TASK DESCRIPTION =>
Output each record exactly, excluding pictures.

--- EXERCISE DATA Enclosed Below ---

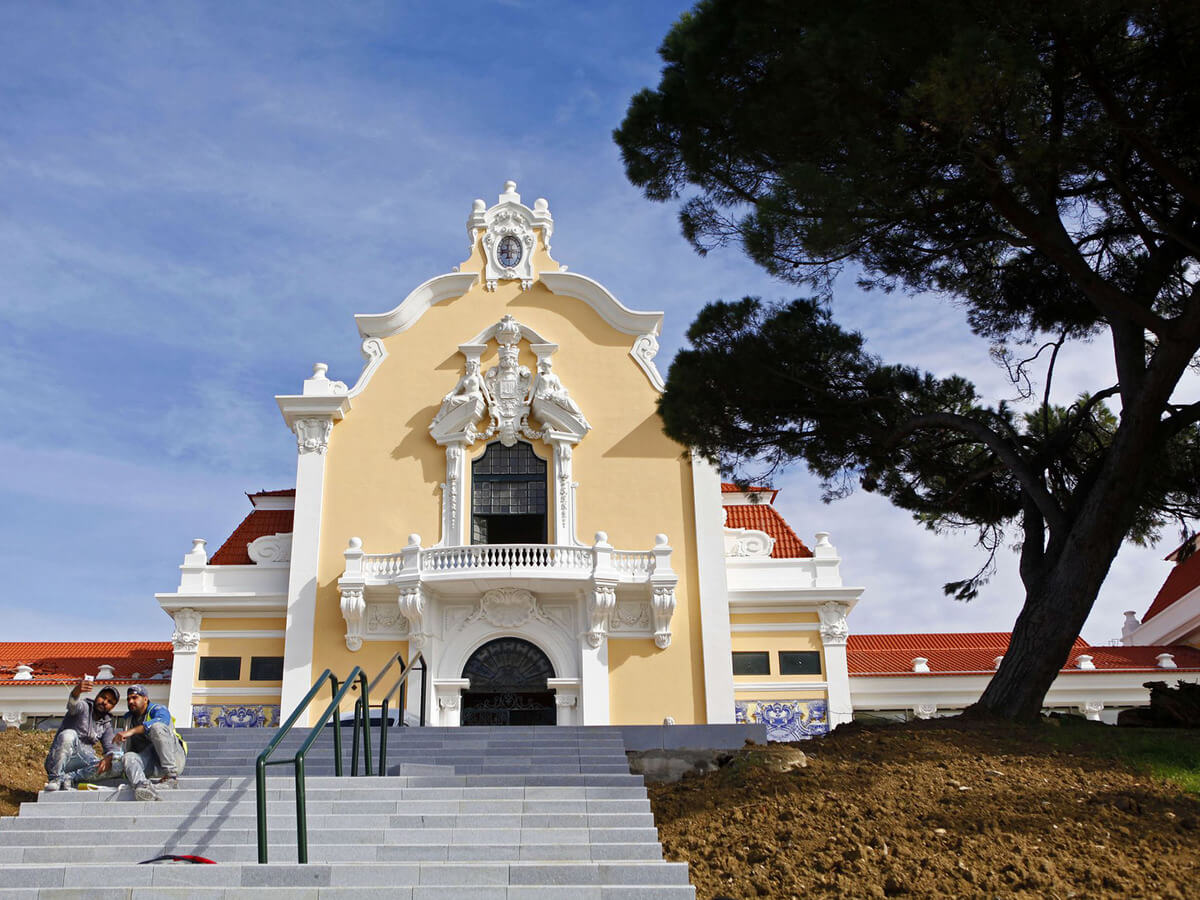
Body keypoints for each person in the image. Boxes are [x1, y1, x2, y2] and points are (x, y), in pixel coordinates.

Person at [77, 684, 187, 801]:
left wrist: (131, 731)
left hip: (174, 758)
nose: (131, 701)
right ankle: (143, 786)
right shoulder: (128, 719)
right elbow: (124, 750)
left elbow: (162, 721)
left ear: (145, 699)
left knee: (157, 727)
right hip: (151, 763)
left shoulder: (158, 709)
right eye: (129, 699)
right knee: (129, 757)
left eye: (135, 698)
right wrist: (111, 757)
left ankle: (171, 778)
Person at [43, 676, 118, 791]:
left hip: (83, 762)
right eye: (103, 697)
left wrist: (109, 757)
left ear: (112, 707)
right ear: (97, 696)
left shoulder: (106, 724)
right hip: (62, 757)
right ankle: (56, 779)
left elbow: (111, 747)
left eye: (110, 702)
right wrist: (76, 691)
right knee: (68, 734)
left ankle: (70, 778)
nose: (104, 702)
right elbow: (73, 705)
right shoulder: (84, 707)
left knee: (116, 763)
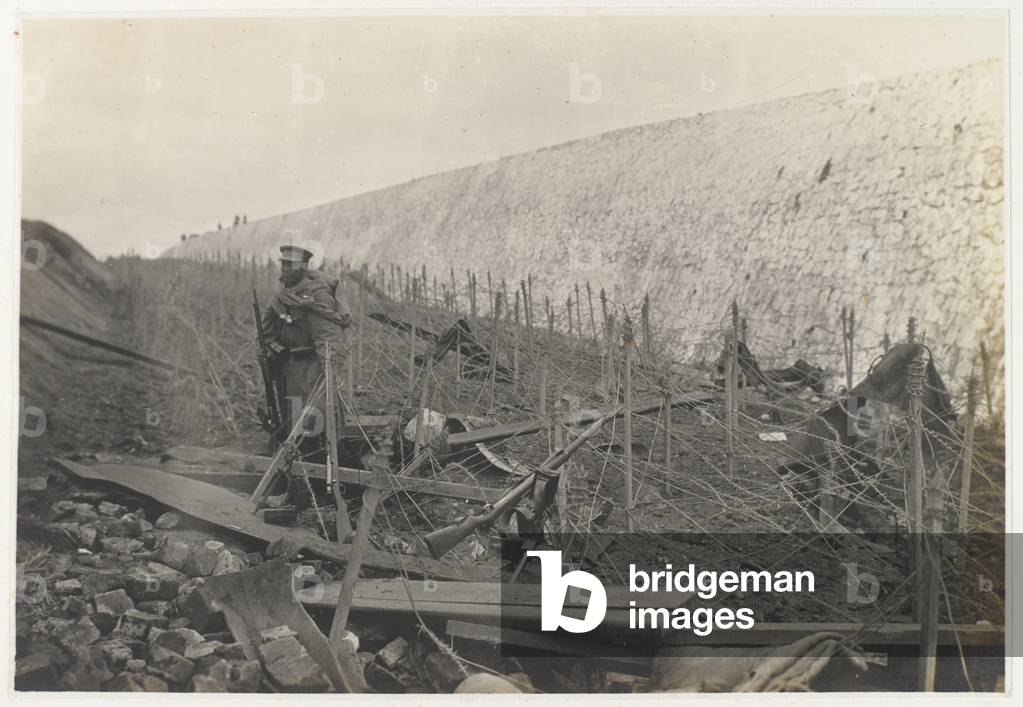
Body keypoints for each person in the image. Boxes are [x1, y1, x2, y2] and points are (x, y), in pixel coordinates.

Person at [260, 244, 351, 459]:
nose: (285, 269)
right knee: (291, 417)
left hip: (312, 368)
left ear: (302, 268)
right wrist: (274, 351)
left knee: (316, 420)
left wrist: (327, 373)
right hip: (288, 368)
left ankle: (318, 463)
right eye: (283, 264)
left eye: (290, 265)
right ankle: (293, 460)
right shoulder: (280, 296)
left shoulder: (316, 296)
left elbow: (328, 337)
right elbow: (265, 333)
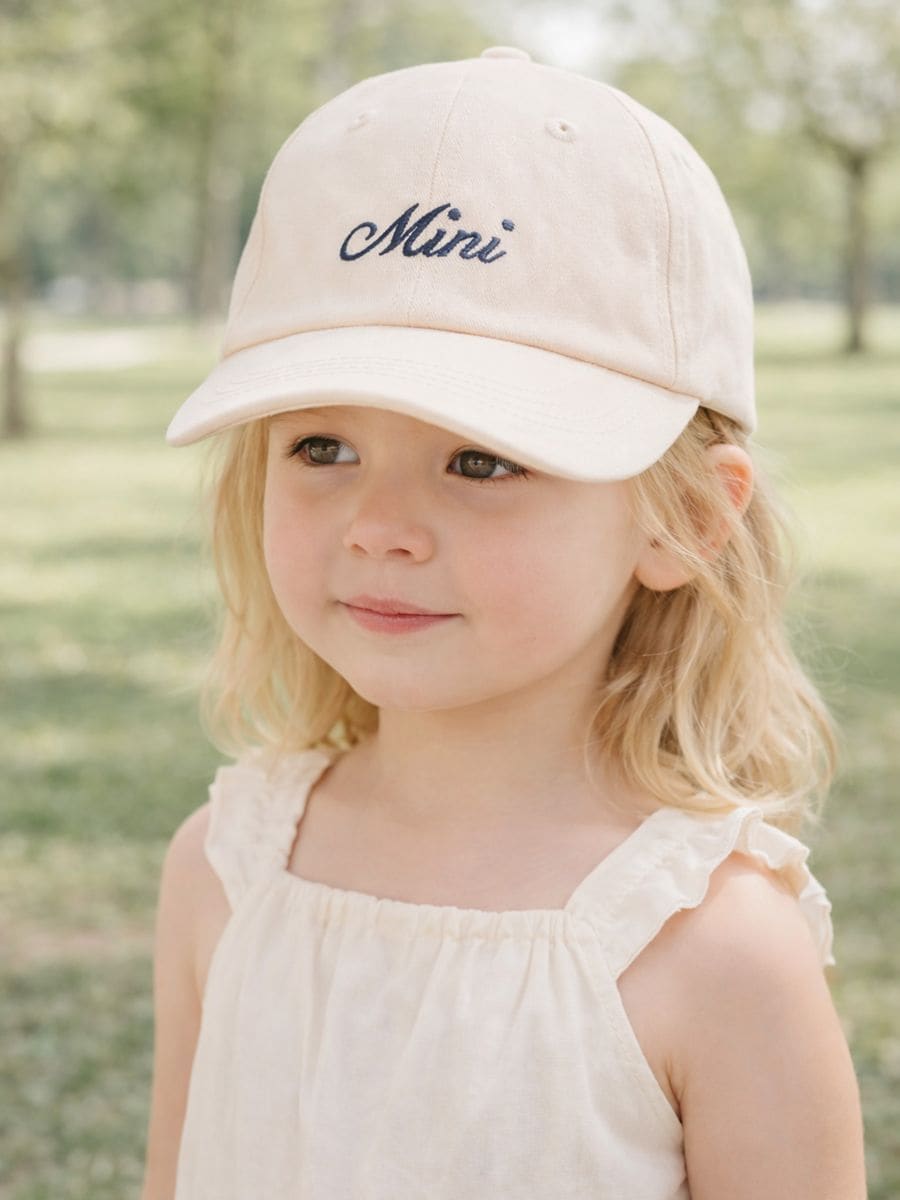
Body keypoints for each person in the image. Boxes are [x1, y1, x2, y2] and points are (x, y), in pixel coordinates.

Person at [140, 45, 867, 1200]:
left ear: (684, 520)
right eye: (322, 446)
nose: (381, 527)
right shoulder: (225, 871)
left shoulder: (716, 948)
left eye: (481, 460)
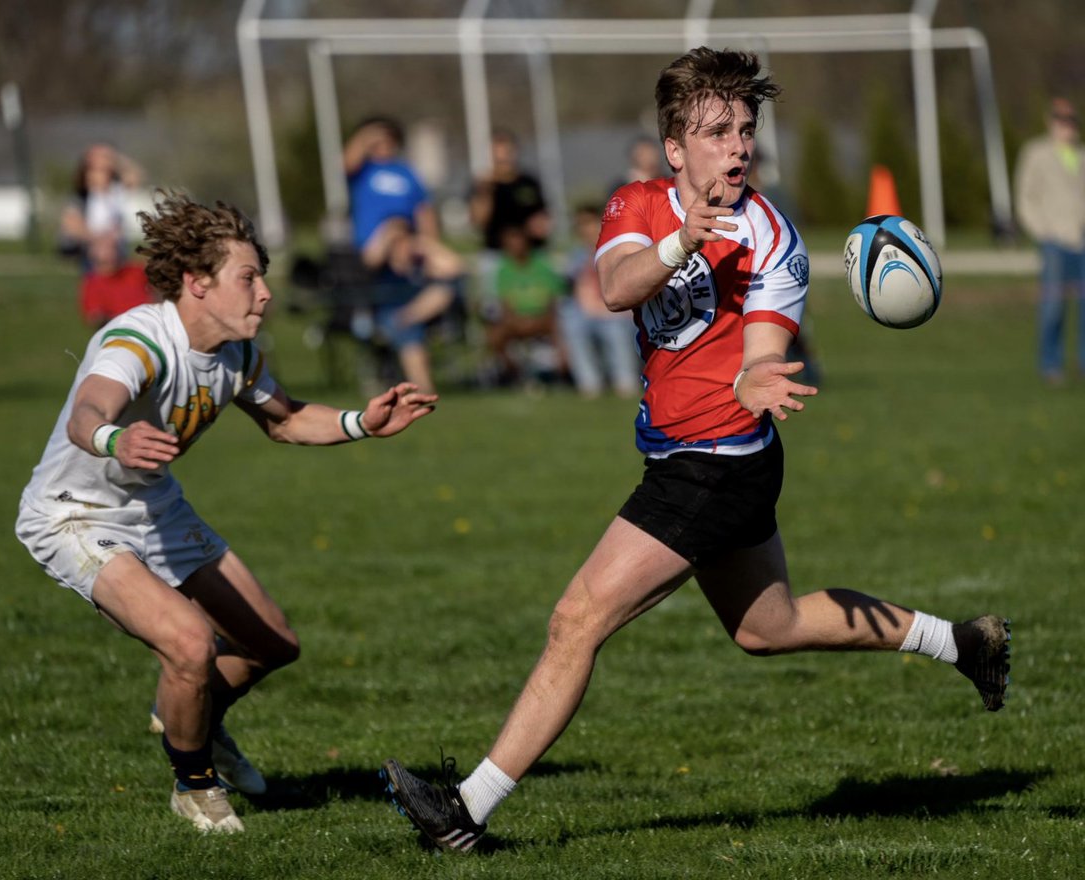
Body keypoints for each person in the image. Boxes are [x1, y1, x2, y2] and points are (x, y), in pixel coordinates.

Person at [381, 47, 1011, 853]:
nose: (739, 146)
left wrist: (756, 378)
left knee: (576, 619)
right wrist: (682, 240)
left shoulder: (773, 238)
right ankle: (962, 642)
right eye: (717, 131)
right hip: (682, 452)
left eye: (746, 129)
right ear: (676, 148)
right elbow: (613, 289)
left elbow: (763, 348)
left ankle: (463, 815)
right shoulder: (636, 205)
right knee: (768, 627)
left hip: (720, 461)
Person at [15, 192, 437, 834]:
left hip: (153, 505)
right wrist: (114, 438)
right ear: (197, 284)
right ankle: (193, 783)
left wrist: (361, 422)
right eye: (249, 278)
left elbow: (287, 418)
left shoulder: (237, 355)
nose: (264, 293)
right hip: (75, 514)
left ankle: (196, 722)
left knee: (272, 644)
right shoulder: (140, 341)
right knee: (189, 646)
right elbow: (88, 411)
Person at [343, 116, 463, 393]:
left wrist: (427, 244)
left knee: (446, 280)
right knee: (403, 324)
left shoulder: (406, 174)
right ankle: (422, 384)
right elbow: (347, 162)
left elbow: (424, 210)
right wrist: (366, 134)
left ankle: (409, 318)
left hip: (407, 248)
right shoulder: (364, 171)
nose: (382, 144)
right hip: (376, 253)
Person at [1013, 96, 1085, 385]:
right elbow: (1025, 197)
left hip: (1082, 239)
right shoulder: (1036, 153)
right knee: (1053, 306)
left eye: (1069, 120)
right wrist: (1042, 230)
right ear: (1050, 121)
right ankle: (1051, 365)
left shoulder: (1081, 154)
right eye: (1060, 119)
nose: (1065, 125)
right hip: (1054, 239)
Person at [557, 205, 641, 398]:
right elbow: (573, 288)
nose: (586, 230)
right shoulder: (577, 255)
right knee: (571, 321)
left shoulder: (619, 249)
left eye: (590, 224)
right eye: (581, 225)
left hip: (617, 311)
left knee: (615, 327)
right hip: (587, 312)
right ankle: (589, 383)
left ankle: (625, 380)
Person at [469, 129, 551, 304]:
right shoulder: (483, 186)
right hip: (496, 254)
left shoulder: (529, 182)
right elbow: (478, 220)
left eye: (506, 153)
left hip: (530, 255)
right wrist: (485, 192)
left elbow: (542, 218)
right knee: (494, 306)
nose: (503, 160)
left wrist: (538, 226)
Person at [483, 223, 567, 386]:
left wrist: (540, 319)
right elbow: (504, 303)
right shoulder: (504, 270)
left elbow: (553, 298)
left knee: (563, 330)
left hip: (544, 318)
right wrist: (519, 321)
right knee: (495, 335)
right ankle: (513, 373)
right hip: (516, 320)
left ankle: (563, 373)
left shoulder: (542, 265)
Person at [58, 142, 144, 271]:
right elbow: (71, 224)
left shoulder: (116, 191)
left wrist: (114, 158)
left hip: (117, 253)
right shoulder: (81, 196)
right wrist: (100, 242)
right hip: (93, 255)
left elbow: (136, 175)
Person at [78, 230, 156, 328]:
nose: (110, 252)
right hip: (123, 329)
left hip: (152, 321)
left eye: (112, 247)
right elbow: (95, 317)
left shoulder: (134, 270)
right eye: (104, 247)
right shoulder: (92, 283)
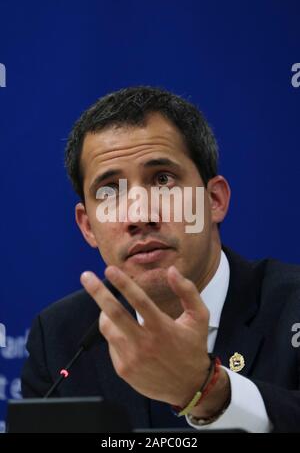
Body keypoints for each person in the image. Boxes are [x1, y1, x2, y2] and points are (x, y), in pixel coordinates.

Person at [21, 86, 300, 432]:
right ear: (88, 226)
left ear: (214, 201)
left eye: (163, 180)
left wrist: (207, 390)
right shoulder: (61, 338)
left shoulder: (292, 307)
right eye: (109, 191)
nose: (139, 215)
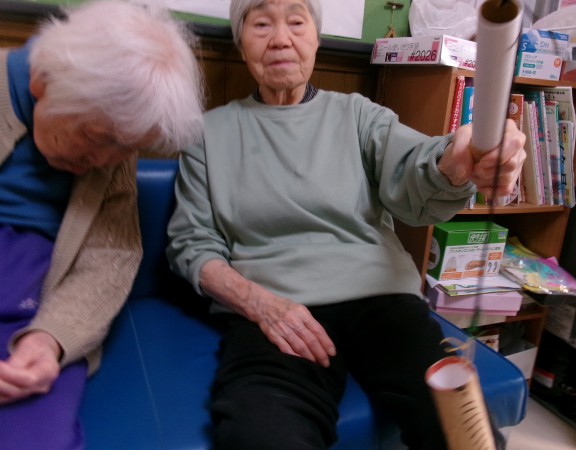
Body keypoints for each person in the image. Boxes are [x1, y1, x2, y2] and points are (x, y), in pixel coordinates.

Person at [166, 0, 526, 448]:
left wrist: (458, 160)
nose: (281, 39)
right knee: (262, 435)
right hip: (276, 311)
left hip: (383, 304)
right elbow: (191, 243)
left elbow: (415, 167)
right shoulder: (208, 134)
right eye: (261, 24)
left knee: (465, 434)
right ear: (241, 43)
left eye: (296, 22)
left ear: (316, 39)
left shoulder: (358, 115)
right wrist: (260, 305)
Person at [0, 1, 204, 448]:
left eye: (126, 149)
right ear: (41, 81)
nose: (105, 162)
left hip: (39, 307)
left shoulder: (113, 141)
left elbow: (110, 257)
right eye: (97, 138)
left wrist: (50, 340)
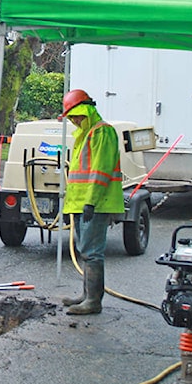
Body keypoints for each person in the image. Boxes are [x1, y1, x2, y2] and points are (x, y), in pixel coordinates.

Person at [59, 89, 126, 315]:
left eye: (77, 116)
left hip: (96, 203)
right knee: (85, 250)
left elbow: (100, 171)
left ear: (87, 111)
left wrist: (91, 202)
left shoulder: (101, 133)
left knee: (92, 252)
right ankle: (87, 295)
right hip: (82, 203)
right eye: (72, 118)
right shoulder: (85, 135)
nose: (75, 121)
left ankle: (93, 301)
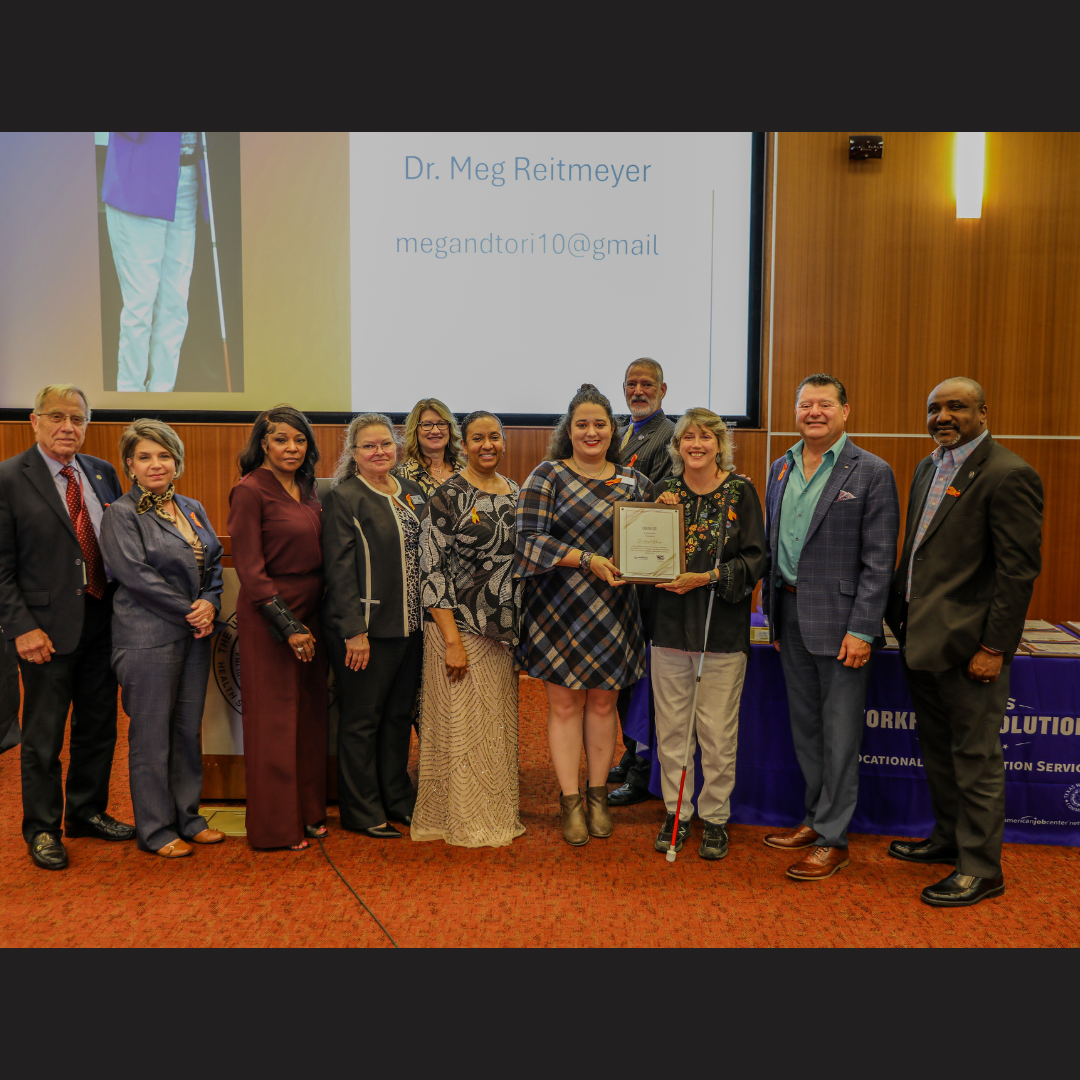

--- End of Enclosed EXERCISE DATA ---

RESULT =>
Body keypoints for each person in the image. Boxes are [x1, y1, x2, y2] and points are (x, y), in pixel coordinates.

Person at [77, 684, 187, 801]:
left wrist: (131, 731)
left hip: (174, 758)
nose: (131, 701)
right ankle: (143, 786)
right shoulder: (128, 719)
right elbow: (124, 750)
left elbow: (162, 721)
left ear: (145, 699)
left knee: (157, 727)
right hip: (151, 763)
left shoulder: (158, 709)
right eye: (129, 699)
right knee: (129, 757)
left eye: (135, 698)
right wrist: (111, 757)
left ankle: (171, 778)
Person at [43, 676, 118, 791]:
left hip: (83, 762)
right eye: (103, 697)
left wrist: (109, 757)
left ear: (112, 707)
right ear: (97, 696)
left shoulder: (106, 724)
right hip: (62, 757)
right ankle: (56, 779)
left elbow: (111, 747)
left eye: (110, 702)
right wrist: (76, 691)
right knee: (68, 734)
left ankle: (70, 778)
nose: (104, 702)
right elbow: (73, 705)
right shoulder: (84, 707)
left knee: (116, 763)
Body keypoints for each person in the image. Boxes are [x1, y1, x2, y2] and points are (x, y), in pixel coordinates.

Person at [260, 244, 351, 459]:
nose: (285, 269)
right knee: (291, 417)
left hip: (312, 368)
left ear: (302, 268)
right wrist: (274, 351)
left knee: (316, 420)
left wrist: (327, 373)
right hip: (288, 368)
left ankle: (318, 463)
right eye: (283, 264)
left eye: (290, 265)
right ankle: (293, 460)
right shoulder: (280, 296)
left shoulder: (316, 296)
left elbow: (328, 337)
right elbow: (265, 333)
Body keypoints for each person in the image. Boxes are [x1, y1, x2, y2] and points are (x, y), in pixel coordinates.

Person at [140, 45, 867, 1200]:
left ear: (684, 520)
right eye: (322, 446)
nose: (381, 527)
right shoulder: (225, 871)
left shoulder: (716, 948)
left eye: (481, 460)
Body keypoints for each person in the image. Boxes are [x1, y1, x2, y2] and points are (x, y), in pixel coordinates.

Person at [381, 47, 1011, 853]:
nose: (739, 146)
left wrist: (756, 378)
left knee: (576, 619)
right wrist: (682, 240)
left shoulder: (773, 238)
right ankle: (962, 642)
right eye: (717, 131)
right hip: (682, 452)
left eye: (746, 129)
right ear: (676, 148)
right elbow: (613, 289)
left elbow: (763, 348)
left ankle: (463, 815)
right shoulder: (636, 205)
right knee: (768, 627)
left hip: (720, 461)
Person at [15, 192, 437, 834]:
left hip: (153, 505)
right wrist: (114, 438)
right ear: (197, 284)
right ankle: (193, 783)
left wrist: (361, 422)
right eye: (249, 278)
left elbow: (287, 418)
left shoulder: (237, 355)
nose: (264, 293)
right hip: (75, 514)
left ankle: (196, 722)
left knee: (272, 644)
right shoulder: (140, 341)
right knee: (189, 646)
right elbow: (88, 411)
Person at [343, 116, 463, 393]:
left wrist: (427, 244)
left knee: (446, 280)
right knee: (403, 324)
left shoulder: (406, 174)
right ankle: (422, 384)
right elbow: (347, 162)
left elbow: (424, 210)
right wrist: (366, 134)
left ankle: (409, 318)
left hip: (407, 248)
right shoulder: (364, 171)
nose: (382, 144)
right hip: (376, 253)
Person at [1013, 96, 1085, 385]:
right elbow: (1025, 197)
left hip: (1082, 239)
right shoulder: (1036, 153)
right knee: (1053, 306)
left eye: (1069, 120)
right wrist: (1042, 230)
right ear: (1050, 121)
right ankle: (1051, 365)
left shoulder: (1081, 154)
right eye: (1060, 119)
nose: (1065, 125)
right hip: (1054, 239)
Person at [557, 205, 641, 398]:
right elbow: (573, 288)
nose: (586, 230)
right shoulder: (577, 255)
right knee: (571, 321)
left shoulder: (619, 249)
left eye: (590, 224)
right eye: (581, 225)
left hip: (617, 311)
left knee: (615, 327)
right hip: (587, 312)
right ankle: (589, 383)
left ankle: (625, 380)
Person at [469, 129, 551, 304]:
right shoulder: (483, 186)
right hip: (496, 254)
left shoulder: (529, 182)
right elbow: (478, 220)
left eye: (506, 153)
left hip: (530, 255)
right wrist: (485, 192)
left elbow: (542, 218)
right knee: (494, 306)
nose: (503, 160)
left wrist: (538, 226)
Person at [483, 223, 567, 386]:
left wrist: (540, 319)
right elbow: (504, 303)
right shoulder: (504, 270)
left elbow: (553, 298)
left knee: (563, 330)
left hip: (544, 318)
right wrist: (519, 321)
right knee: (495, 335)
right ankle: (513, 373)
right hip: (516, 320)
left ankle: (563, 373)
left shoulder: (542, 265)
Person at [58, 142, 144, 271]:
right elbow: (71, 224)
left shoulder: (116, 191)
left wrist: (114, 158)
left hip: (117, 253)
right shoulder: (81, 196)
right wrist: (100, 242)
right hip: (93, 255)
left elbow: (136, 175)
Person at [78, 230, 156, 328]:
nose: (110, 252)
right hip: (123, 329)
left hip: (152, 321)
left eye: (112, 247)
right elbow: (95, 317)
left shoulder: (134, 270)
right eye: (104, 247)
right shoulder: (92, 283)
Body keypoints for each person in the image. Boxes are [x1, y1, x2, y2] and points are (x, y), in pixel coordinates.

Person at [21, 86, 300, 432]:
right ear: (88, 226)
left ear: (214, 201)
left eye: (163, 180)
left wrist: (207, 390)
right shoulder: (61, 338)
left shoulder: (292, 307)
right eye: (109, 191)
nose: (139, 215)
Body keypoints for each person in the image. Boxes are [x1, y1, x2, y2] and points are (x, y), in pixel coordinates.

Person at [166, 0, 526, 448]:
left wrist: (458, 160)
nose: (281, 39)
right knee: (262, 435)
right hip: (276, 311)
left hip: (383, 304)
right elbow: (191, 243)
left elbow: (415, 167)
right shoulder: (208, 134)
right eye: (261, 24)
left knee: (465, 434)
right ear: (241, 43)
left eye: (296, 22)
left ear: (316, 39)
left shoulder: (358, 115)
right wrist: (260, 305)
Person at [0, 1, 204, 448]:
left eye: (126, 149)
right ear: (41, 81)
nose: (105, 162)
left hip: (39, 307)
left shoulder: (113, 141)
left elbow: (110, 257)
right eye: (97, 138)
left wrist: (50, 340)
Body keypoints for each person in the image. Boxes are [x1, y1, x2, y2] and points are (x, y), in pixel coordinates.

Person at [59, 89, 126, 315]:
left eye: (77, 116)
left hip: (96, 203)
right knee: (85, 250)
left elbow: (100, 171)
left ear: (87, 111)
left wrist: (91, 202)
left shoulder: (101, 133)
left knee: (92, 252)
right ankle: (87, 295)
right hip: (82, 203)
right eye: (72, 118)
right shoulder: (85, 135)
nose: (75, 121)
left ankle: (93, 301)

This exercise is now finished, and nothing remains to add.